Im autobiographischen, sehr persönlichen Stil beschreibt Emmanuel Carrère einige Jahre seines Lebens. Was - das betont der Autor immer wieder - ein optimistisches Büchlein über Yoga werden soll, gerät zu einer Collage aus extrem persönlichen Aufzeichnungen einer schwierigen Phase seines Lebens.
Um Material für das Büchlein zu bekommen, zieht sich Carrère in ein Yoga-Retreat in Zentralfrankreich zurück, in dem strenges Schweigen angesagt ist: Die Anschläge auf Charlie Hebdo, bei denen ein Freund getötet wird, reißen ihn aus dieser abgeschotteten Welt. Nach einer Trennung (die aber nicht thematisiert ist) erleidet der Autor eine Depression, die in der psychiatrischen Klinik bei Elektroschockbehandlung endet, schließlich arbeitet er als Freiwilliger in einem Flüchtlingsheim auf der griechischen Insel Leros. Spätestens in dieser Leros-Episode wirft der Autor Zweifel an seiner eigenen Zuverlässigkeit als Erzähler auf: Wie weit kann man ihm trauen? Was lässt er weg, schmückt er aus? Aber der Text ist eben absolut subjektiv und damit wahrhaftiger als ein Text der vorgibt, die Wahrheit und nichts als die Wahrheit zu verkünden.
Über weite Strecken des Buches war ich begeistert. Ich hatte mir vorgenommen, es anschließend auf Französisch zu lesen. Begeisternd sind die Anfangskapitel, in der Carrère seinen Zugang zu Yoga beschreibt und der Leser diesen Weg mitgehen darf. Er trägt mehr als 15 Definitionen für Meditation zusammen. "Meditieren heißt, still und unbewegt dazusitzen", zum Beispiel, oder "Meditation heißt, nicht zu urteilen", "Meditation heißt, aufmerksam zu sein", "Meditation heißt, einen geheimen, strahlenden Raum in sic zu finden, in dem es einem gut geht", "Meditation heißt, loszulassen, nichts mehr zu erwarten, nichts mehr zu tun versuchen", "Meditation heißt, zu pinkeln und zu scheißen, wenn man pinkelt und scheißt, und nur das".
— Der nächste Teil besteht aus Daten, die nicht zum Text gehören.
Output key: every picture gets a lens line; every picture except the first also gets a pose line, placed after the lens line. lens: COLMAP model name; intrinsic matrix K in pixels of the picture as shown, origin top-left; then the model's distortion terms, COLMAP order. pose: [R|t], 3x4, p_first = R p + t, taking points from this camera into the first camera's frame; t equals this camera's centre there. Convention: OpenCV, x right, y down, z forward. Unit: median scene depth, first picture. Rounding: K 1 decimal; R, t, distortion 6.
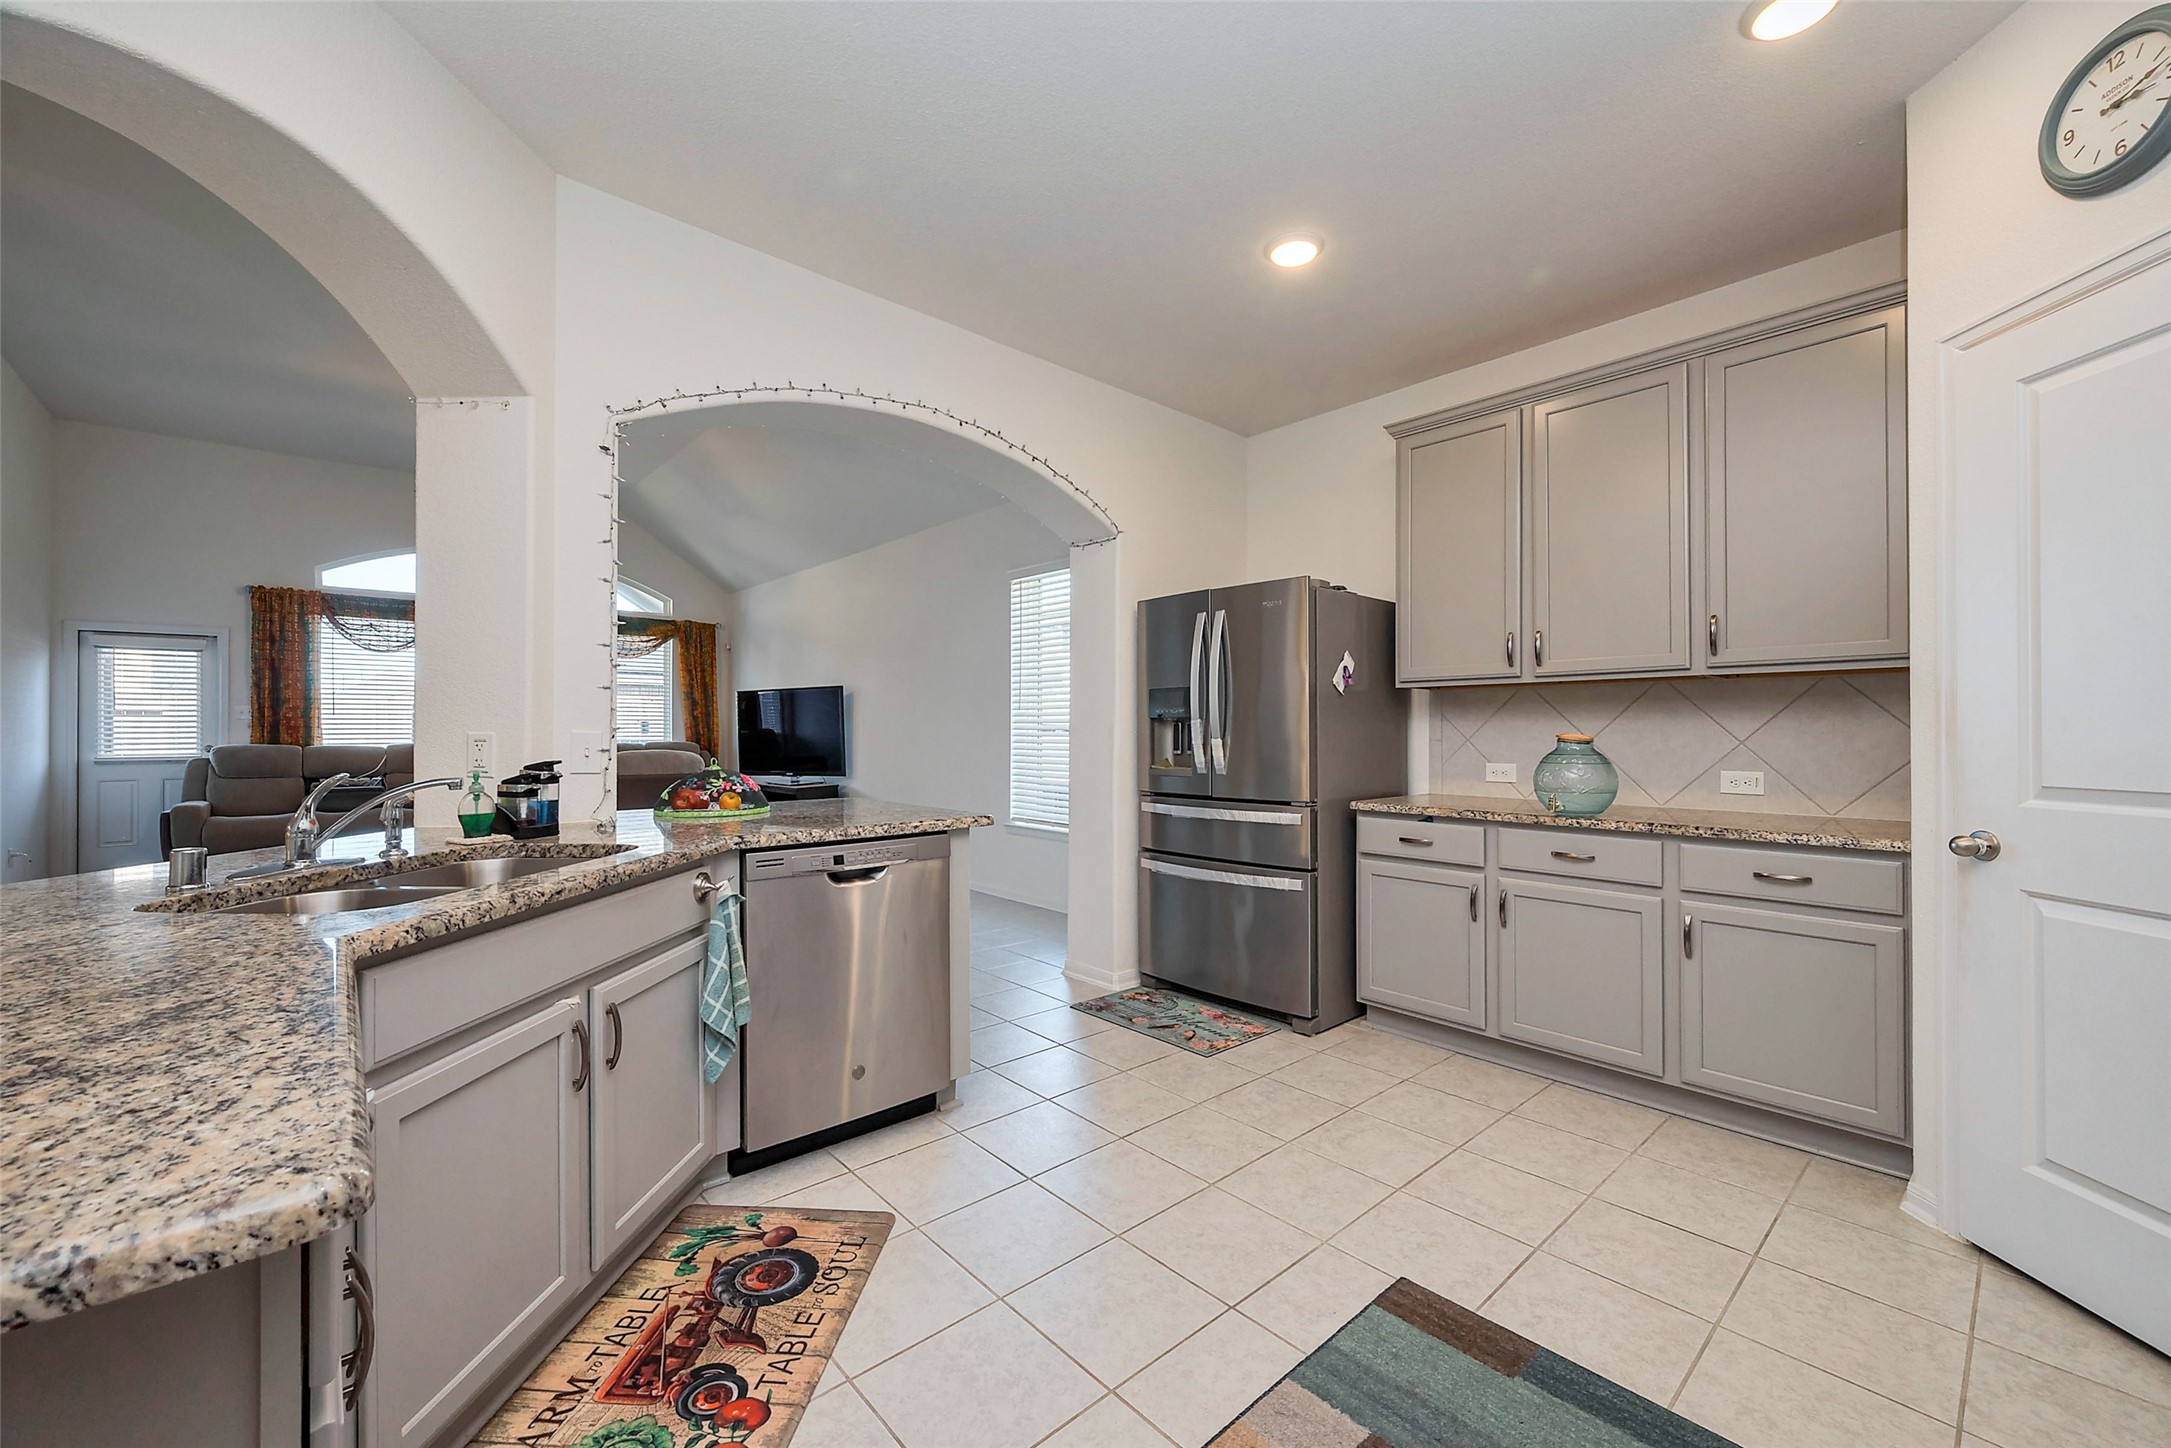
lens RADIAL K [[866.0, 0, 1082.4], [0, 866.0, 725.9], [0, 0, 1]] dist [0.001404, 0.000254]
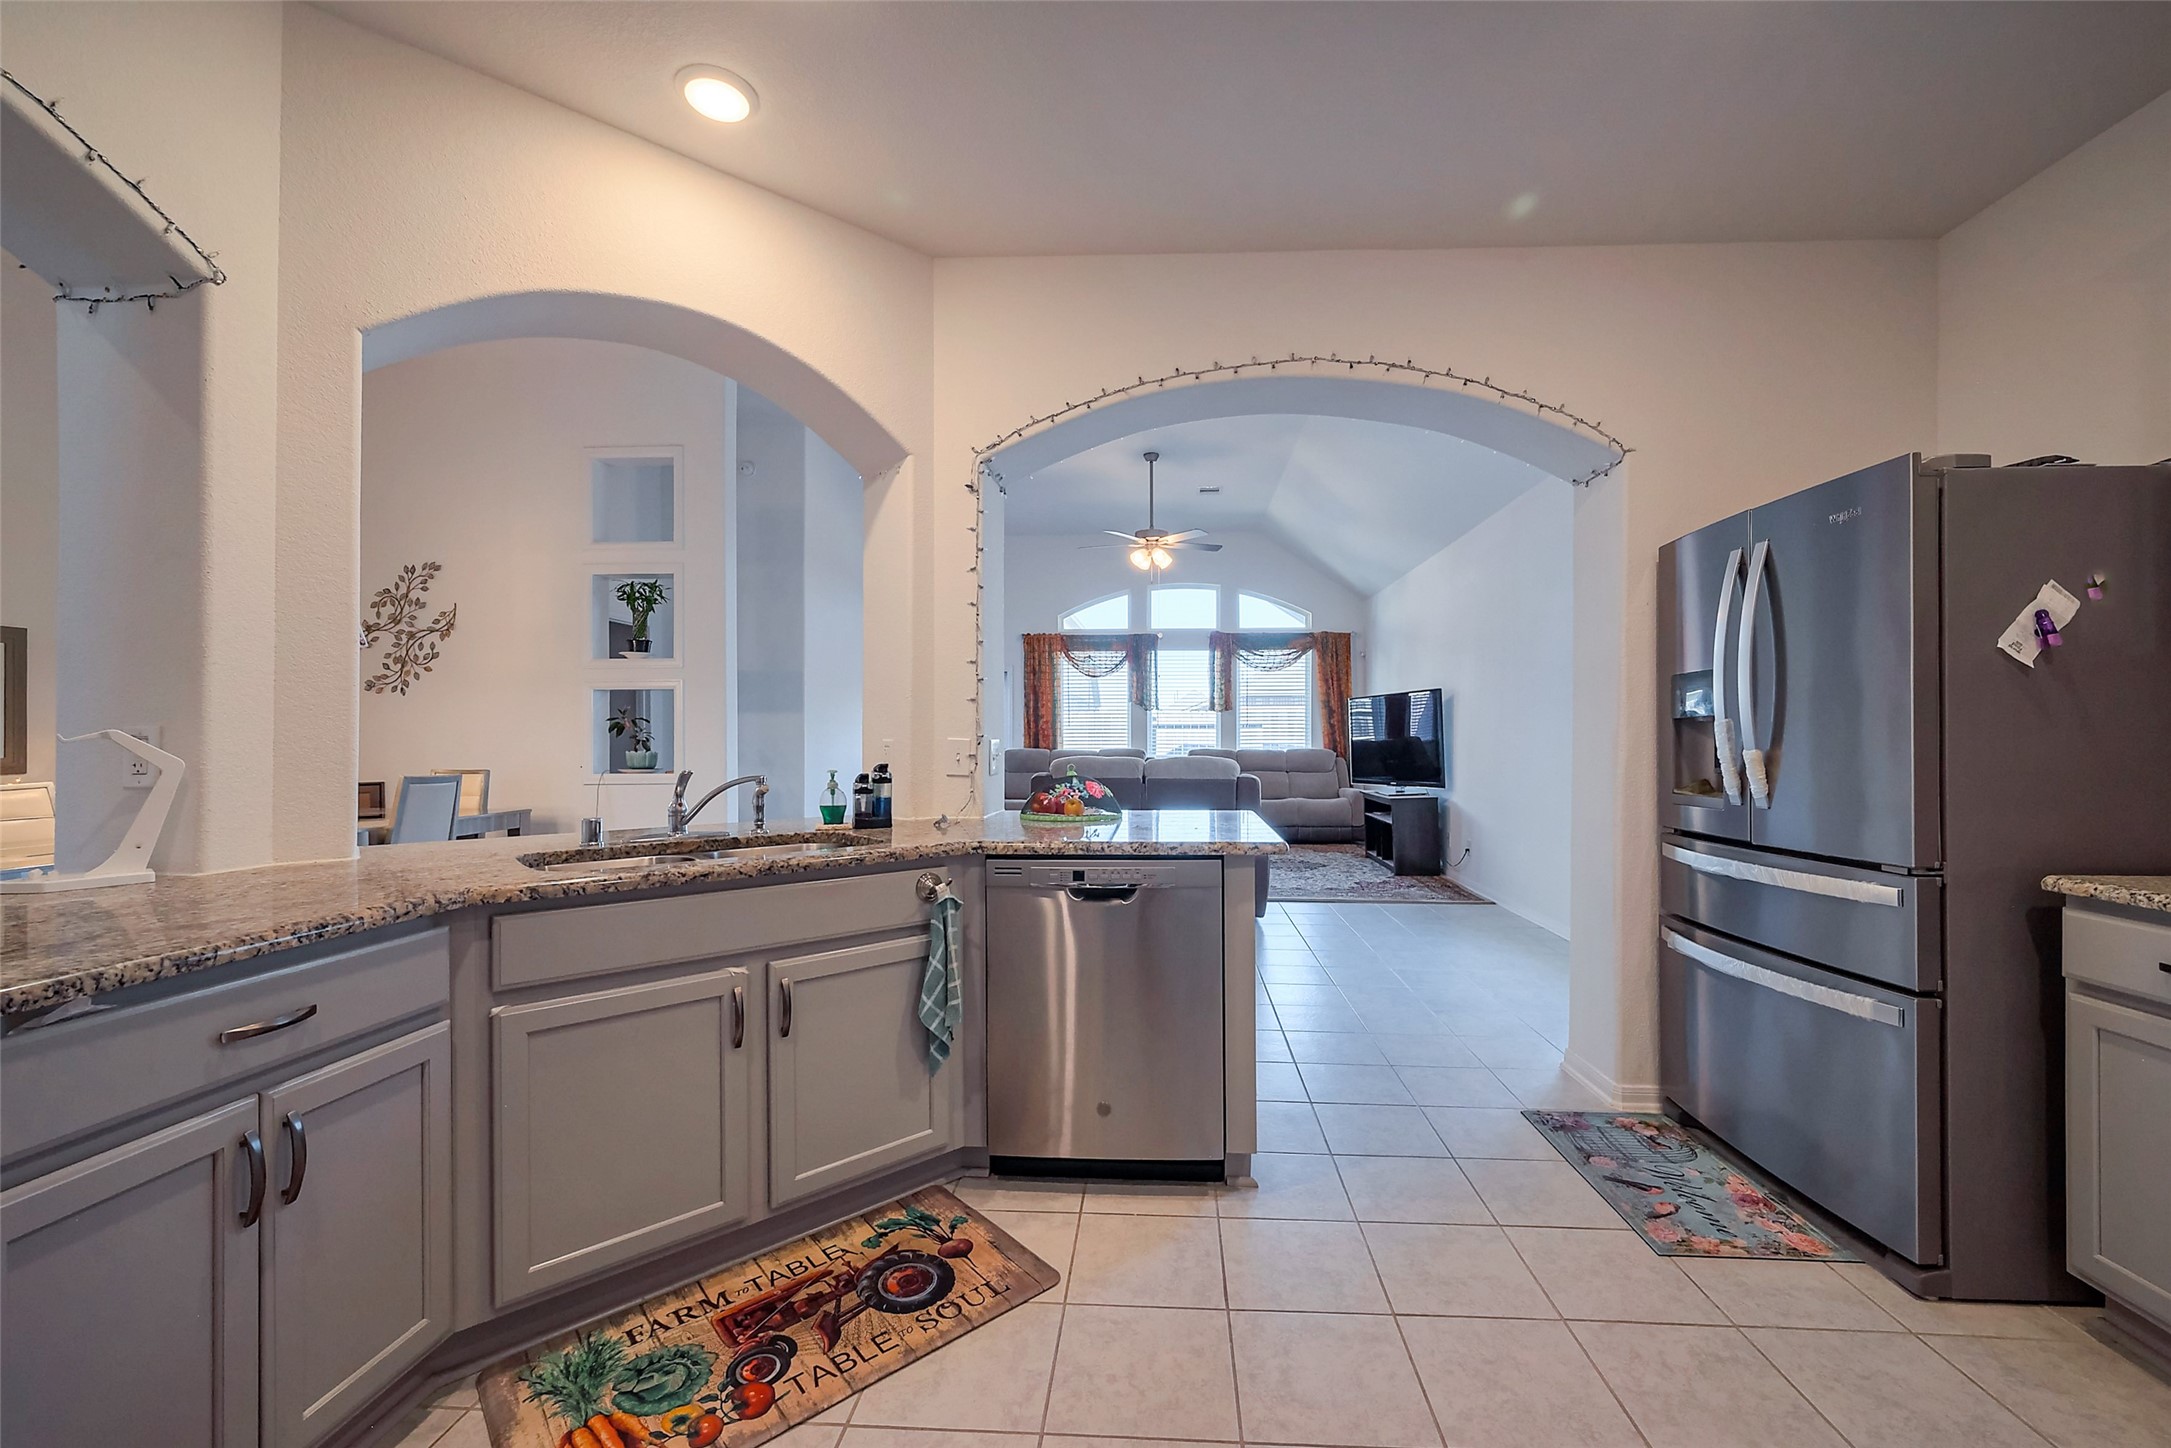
lens RADIAL K [[866.0, 0, 1114.5], [0, 866.0, 739.1], [0, 0, 1]] dist [0.001404, 0.000254]
pose [[0.709749, 0.000422, -0.704454, 0.282595], [0.004458, 0.999977, 0.005091, 0.001599], [0.704440, -0.006754, 0.709731, 0.253825]]
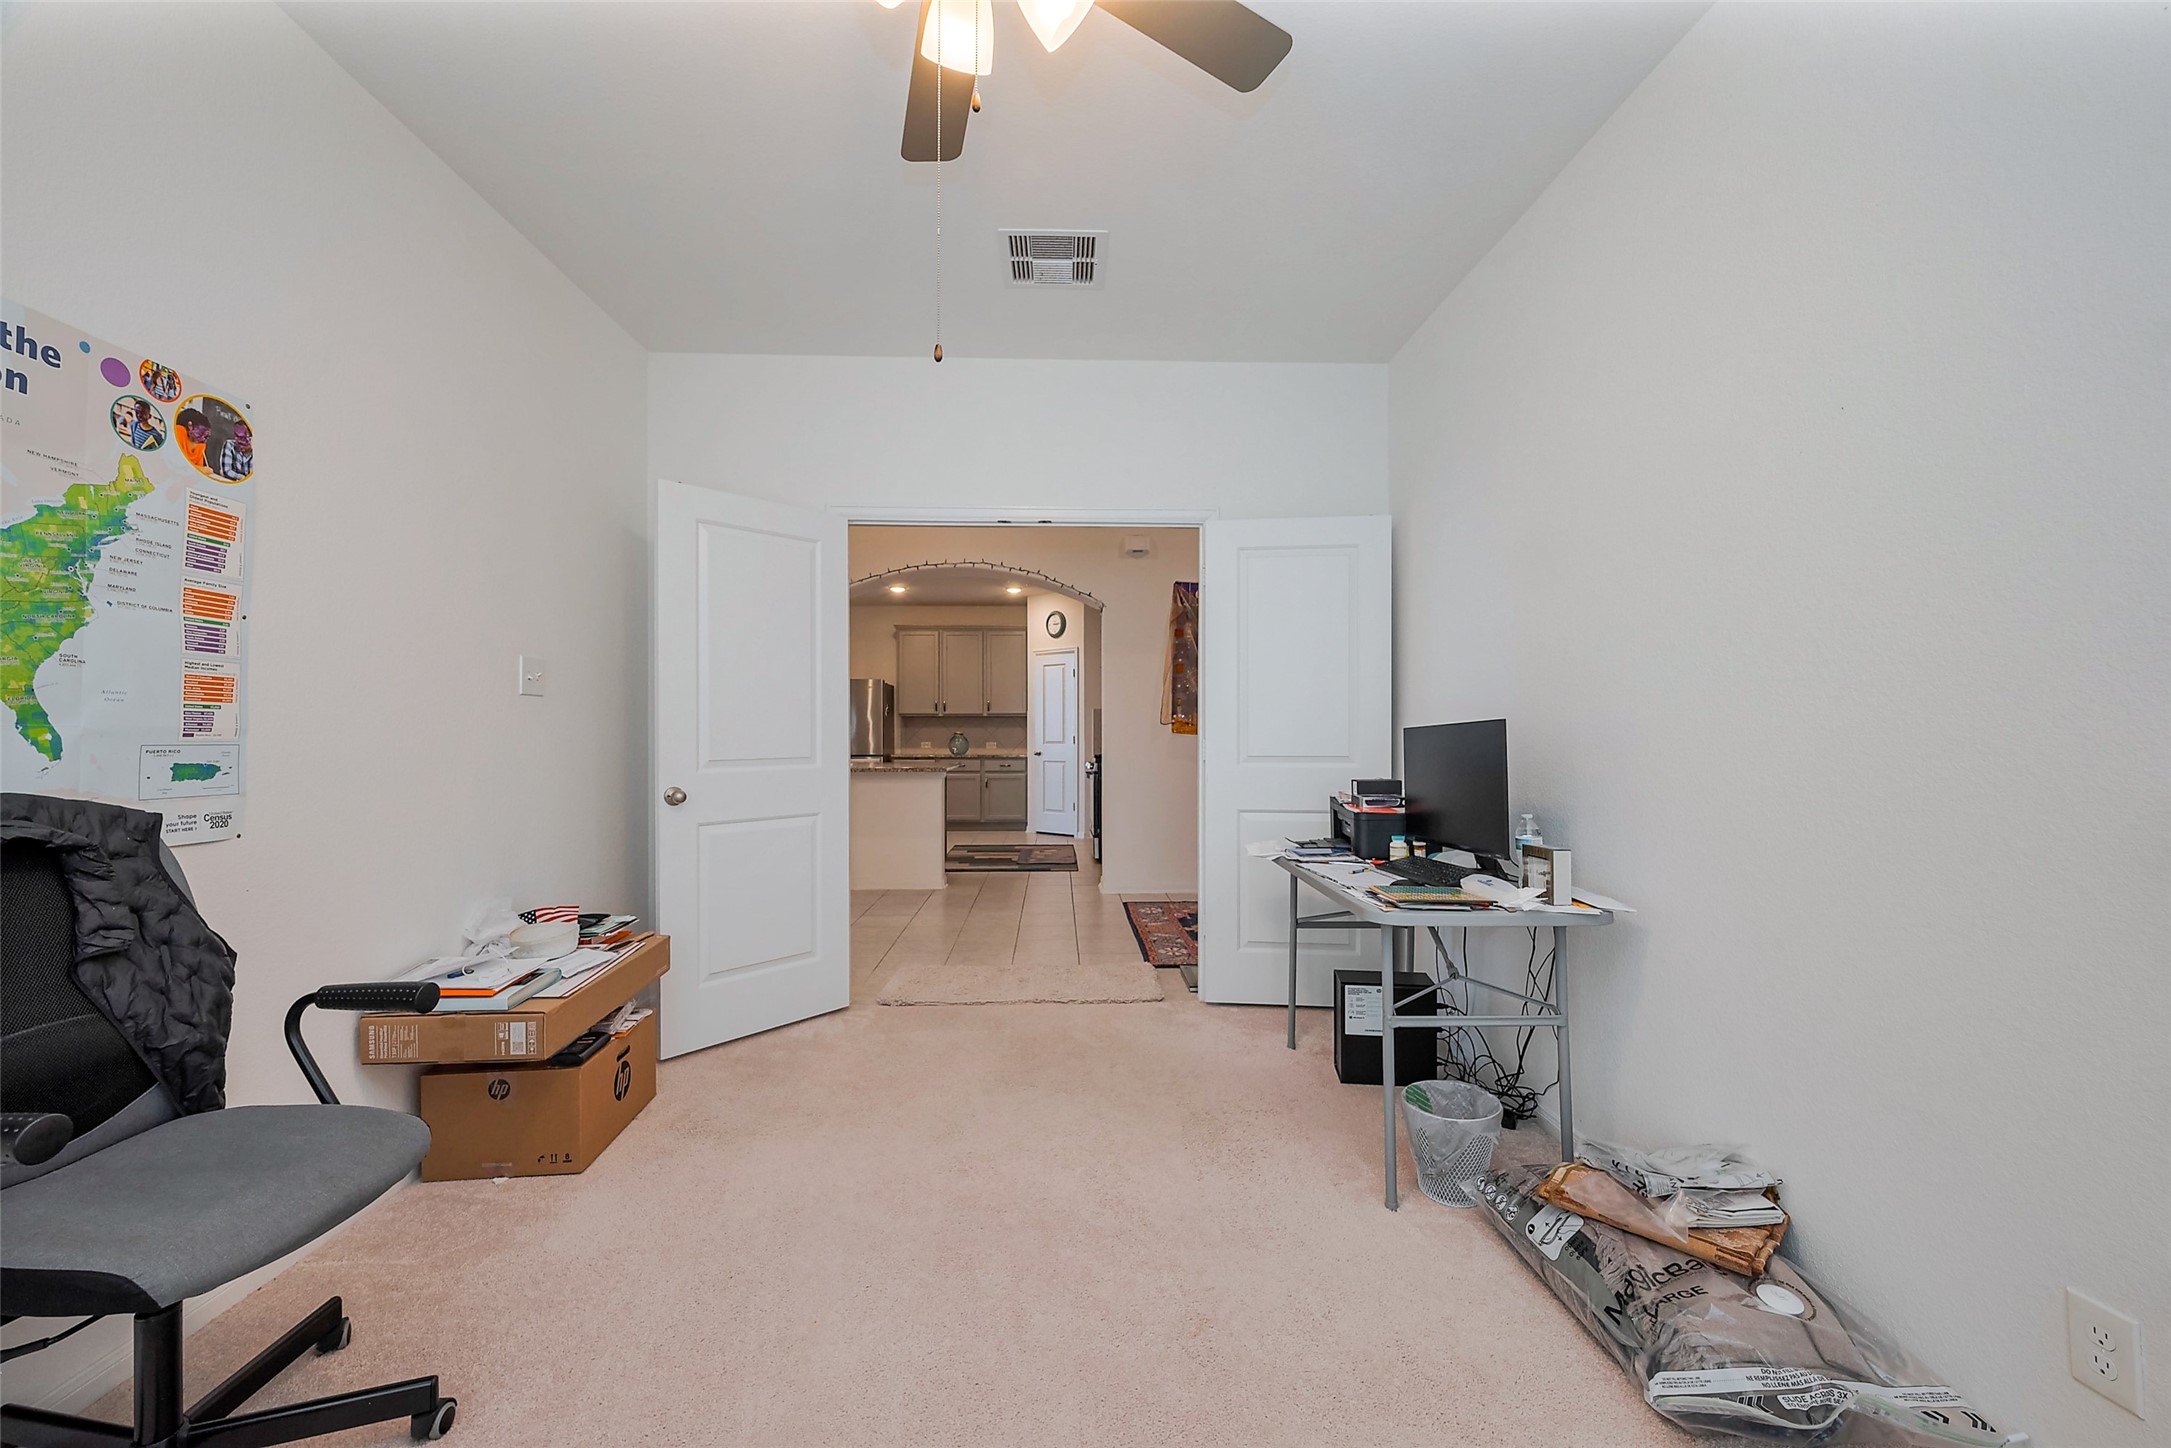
lens RADIAL K [[877.2, 0, 1090.8], [0, 877.2, 727.2], [0, 0, 1]] dist [0.000127, 0.000000]
pose [[0.640388, 0.005254, 0.768034, -1.599093], [-0.004464, 0.999985, -0.003119, -0.001721], [-0.768039, -0.001431, 0.640402, -1.491187]]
Und wenn Yoga das Zusammenspannen von Gegensätzlichem - etwa Freude und Leid - unter einem Joch ist, dann kommt das in diesem Buch Erzählte Yoga sehr nahe. Dennoch, ich muss es einfach sagen, war das Lesen dieser Geschichte eine Qual und ich war froh, als ich sie beendet hatte.
"Und wenn Sie etwas lesen, vollziehen Sie nicht nur die Gedanken des Autors, berücksichtigen Sie auch, was Sie denken."
Das sagt der Lehrer John Keating, ein Held meiner Jugend, im Film "Der Club der toten Dichter". Natürlich berücksichtigen heute sehr viele - auf sozialen Netzwerken würde ich sogar sagen: zu viele - Rezensenten das, was sie selbst denken. Nur das. Sie schwadronieren darüber, wie es ihnen selbst beim Lesen eines Buches gegangen ist. Trotzdem: Angesichts der Innerlichkeit (Weinerlichkeit?) des Autors spielt es hier eine wichtige Rolle. Hört er in sich hinein, so tue ich das als Leser aus. Es zieht einen runter.
Carrère findet packende Bilder für seine Hoffnungslosigkeit. Geht es ihm gut, so spürt er, dass es ihm bald wieder schlecht gehen wird. Geht es ihm schlecht, so spürt er, dass es niemals wieder gut wird.
Handwerklich ist vielleicht zu kritisieren, dass das Buch doch aus sehr losen Notizen zusammengeflickt ist. Leider hat es der Autor nicht gekürzt, wodurch es sehr gewonnen hätte. Soviel aus meiner Sicht.
PS: Auf dem Bild seht Ihr, wie der Rasen im Nördlinger Freibad diesen Sommer aussieht.